#### Problem to solve
Starting at the line that contains "cabernet franc" and stopping at the line that contains "Canal Confidencial", restate each line of the records below exactly. Omit the pictures.

#### The data
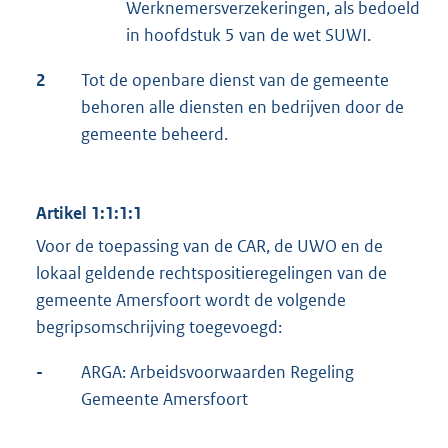
Werknemersverzekeringen, als bedoeld
in hoofdstuk 5 van de wet SUWI.
2
Tot de openbare dienst van de gemeente
behoren alle diensten en bedrijven door de
gemeente beheerd.
Artikel 1:1:1:1
Voor de toepassing van de CAR, de UWO en de
lokaal geldende rechtspositieregelingen van de
gemeente Amersfoort wordt de volgende
begripsomschrijving toegevoegd:
-
ARGA: Arbeidsvoorwaarden Regeling
Gemeente Amersfoort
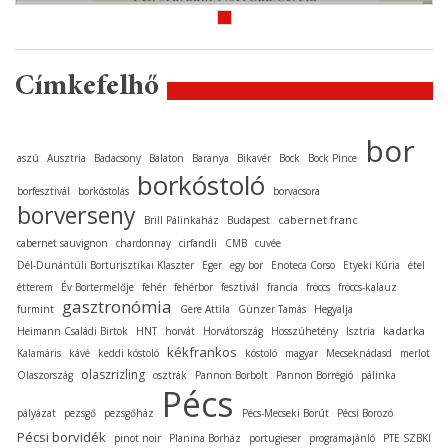
Címkefelhő
bor
aszú
Ausztria
Badacsony
Balaton
Baranya
Bikavér
Bock
Bock Pince
borkóstoló
borfesztivál
borkóstolás
borvacsora
borverseny
cabernet franc
Brill Pálinkaház
Budapest
cabernet sauvignon
chardonnay
cirfandli
CMB
cuvée
Dél-Dunántúli Borturisztikai Klaszter
Eger
egy bor
Enoteca Corso
Etyeki Kúria
étel
étterem
Év Bortermelője
fehér
fehérbor
fesztivál
francia
fröccs
fröccs-kalauz
gasztronómia
furmint
Gere Attila
Günzer Tamás
Hegyalja
kadarka
Heimann Családi Birtok
HNT
horvát
Horvátország
Hosszúhetény
Isztria
kékfrankos
Kalamáris
kávé
keddi kóstoló
kóstoló
magyar
Mecseknádasd
merlot
olaszrizling
Olaszország
osztrák
Pannon Borbolt
Pannon Borrégió
pálinka
Pécs
pályázat
pezsgő
pezsgőház
Pécs-Mecseki Borút
Pécsi Borozó
Pécsi borvidék
pinot noir
Planina Borház
portugieser
programajánló
PTE SZBKI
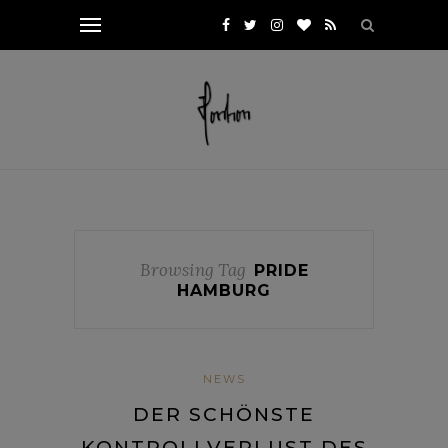
Browsing Tag
PRIDE
HAMBURG
NEWS
DER SCHÖNSTE
KONTROLLVERLUST DES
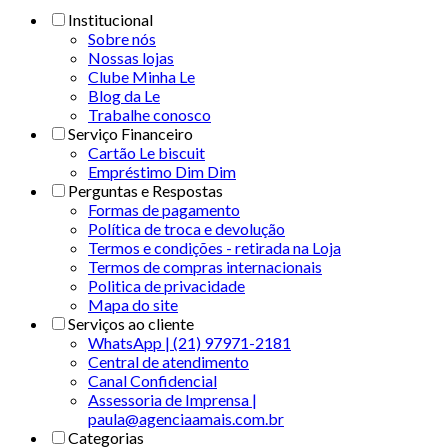
Institucional
Sobre nós
Nossas lojas
Clube Minha Le
Blog da Le
Trabalhe conosco
Serviço Financeiro
Cartão Le biscuit
Empréstimo Dim Dim
Perguntas e Respostas
Formas de pagamento
Política de troca e devolução
Termos e condições - retirada na Loja
Termos de compras internacionais
Politica de privacidade
Mapa do site
Serviços ao cliente
WhatsApp | (21) 97971-2181
Central de atendimento
Canal Confidencial
Assessoria de Imprensa |
paula@agenciaamais.com.br
Categorias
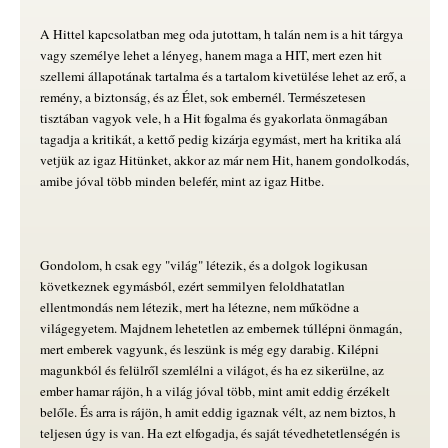
A Hittel kapcsolatban meg oda jutottam, h talán nem is a hit tárgya
vagy személye lehet a lényeg, hanem maga a HIT, mert ezen hit
szellemi állapotának tartalma és a tartalom kivetülése lehet az erő, a
remény, a biztonság, és az Élet, sok embernél. Természetesen
tisztában vagyok vele, h a Hit fogalma és gyakorlata önmagában
tagadja a kritikát, a kettő pedig kizárja egymást, mert ha kritika alá
vetjük az igaz Hitünket, akkor az már nem Hit, hanem gondolkodás,
amibe jóval több minden belefér, mint az igaz Hitbe.
Gondolom, h csak egy "világ" létezik, és a dolgok logikusan
következnek egymásból, ezért semmilyen feloldhatatlan
ellentmondás nem létezik, mert ha létezne, nem működne a
világegyetem. Majdnem lehetetlen az embernek túllépni önmagán,
mert emberek vagyunk, és leszünk is még egy darabig. Kilépni
magunkból és felülről szemlélni a világot, és ha ez sikerülne, az
ember hamar rájön, h a világ jóval több, mint amit eddig érzékelt
belőle. És arra is rájön, h amit eddig igaznak vélt, az nem biztos, h
teljesen úgy is van. Ha ezt elfogadja, és saját tévedhetetlenségén is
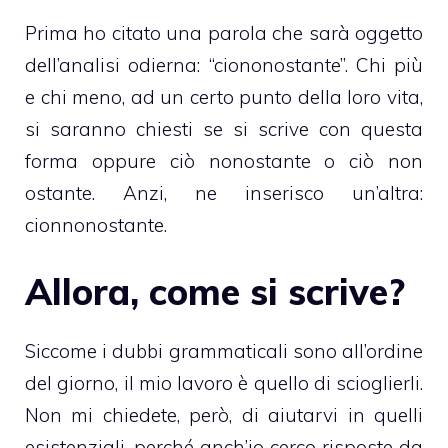
Prima ho citato una parola che sarà oggetto
dell’analisi odierna: “ciononostante”. Chi più
e chi meno, ad un certo punto della loro vita,
si saranno chiesti se si scrive con questa
forma oppure ciò nonostante o ciò non
ostante. Anzi, ne inserisco un’altra:
cionnonostante.
Allora, come si scrive?
Siccome i dubbi grammaticali sono all’ordine
del giorno, il mio lavoro è quello di scioglierli.
Non mi chiedete, però, di aiutarvi in quelli
esistenziali, perché anch’io cerco risposte da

#### Result for this exercise
cabernet franc
Brill Pálinkaház
Budapest
cabernet sauvignon
chardonnay
cirfandli
CMB
cuvée
Dél-Dunántúli Borturisztikai Klaszter
Eger
egy bor
Enoteca Corso
Etyeki Kúria
étel
étterem
Év Bortermelője
fehér
fehérbor
fesztivál
francia
fröccs
fröccs-kalauz
gasztronómia
furmint
Gere Attila
Günzer Tamás
Hegyalja
kadarka
Heimann Családi Birtok
HNT
horvát
Horvátország
Hosszúhetény
Isztria
kékfrankos
Kalamáris
kávé
keddi kóstoló
kóstoló
magyar
Mecseknádasd
merlot
olaszrizling
Olaszország
osztrák
Pannon Borbolt
Pannon Borrégió
pálinka
Pécs
pályázat
pezsgő
pezsgőház
Pécs-Mecseki Borút
Pécsi Borozó
Pécsi borvidék
pinot noir
Planina Borház
portugieser
programajánló
PTE SZBKI
Browsing Tag
PRIDE
HAMBURG
NEWS
DER SCHÖNSTE
KONTROLLVERLUST DES
Institucional
Sobre nós
Nossas lojas
Clube Minha Le
Blog da Le
Trabalhe conosco
Serviço Financeiro
Cartão Le biscuit
Empréstimo Dim Dim
Perguntas e Respostas
Formas de pagamento
Política de troca e devolução
Termos e condições - retirada na Loja
Termos de compras internacionais
Politica de privacidade
Mapa do site
Serviços ao cliente
WhatsApp | (21) 97971-2181
Central de atendimento
Canal Confidencial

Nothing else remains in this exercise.